[Source data]
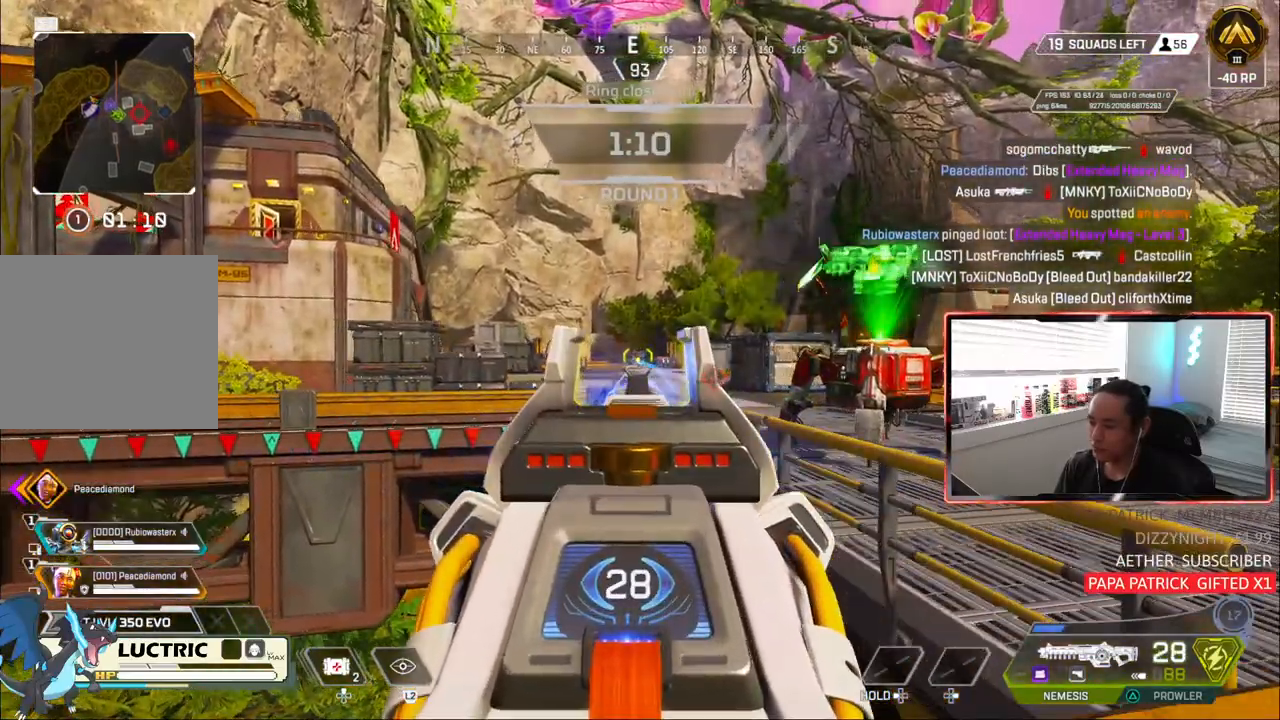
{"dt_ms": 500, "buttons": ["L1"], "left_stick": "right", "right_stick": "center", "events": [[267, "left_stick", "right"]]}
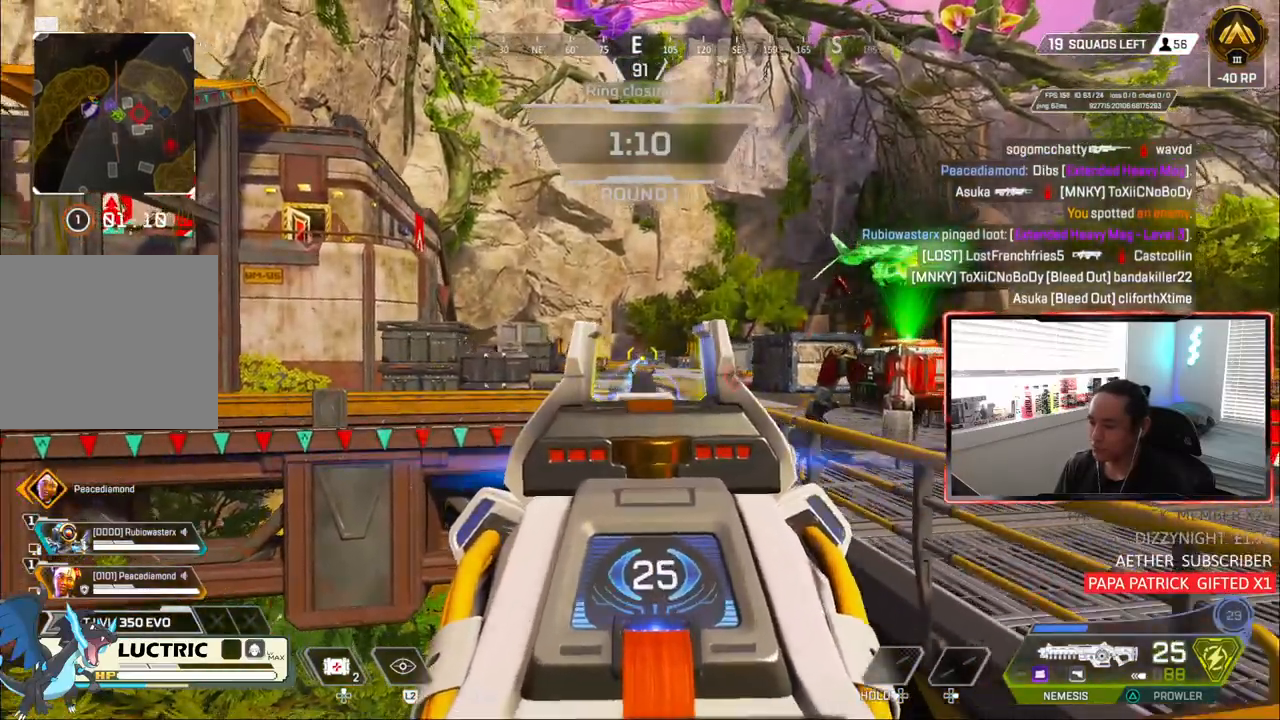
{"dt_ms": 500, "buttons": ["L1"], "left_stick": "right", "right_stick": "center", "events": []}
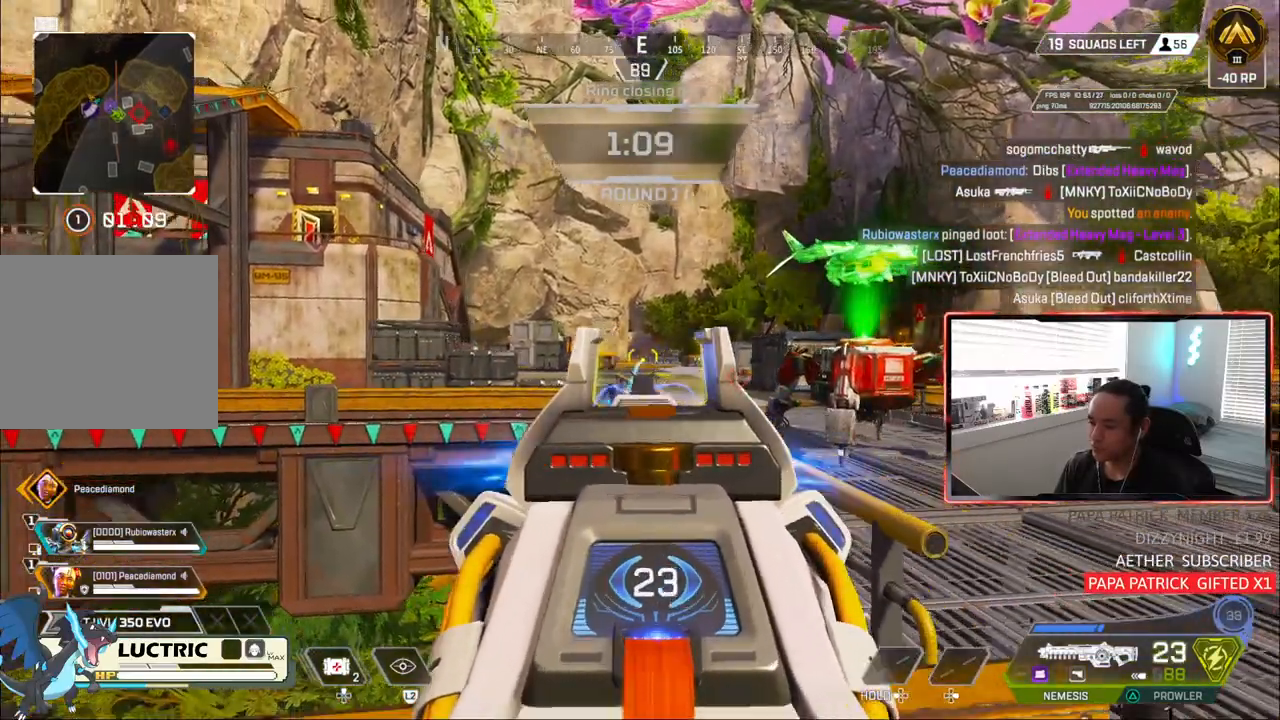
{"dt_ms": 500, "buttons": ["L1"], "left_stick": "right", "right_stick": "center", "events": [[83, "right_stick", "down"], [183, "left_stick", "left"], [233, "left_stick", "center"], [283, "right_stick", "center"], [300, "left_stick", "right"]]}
[/Source data]
* _Exercise goal_
Write out the data once more exactly, omitting the pictures.

* _Completed exercise_
{"dt_ms": 500, "buttons": ["L1"], "left_stick": "right", "right_stick": "center", "events": [[267, "left_stick", "right"]]}
{"dt_ms": 500, "buttons": ["L1"], "left_stick": "right", "right_stick": "center", "events": []}
{"dt_ms": 500, "buttons": ["L1"], "left_stick": "right", "right_stick": "center", "events": [[83, "right_stick", "down"], [183, "left_stick", "left"], [233, "left_stick", "center"], [283, "right_stick", "center"], [300, "left_stick", "right"]]}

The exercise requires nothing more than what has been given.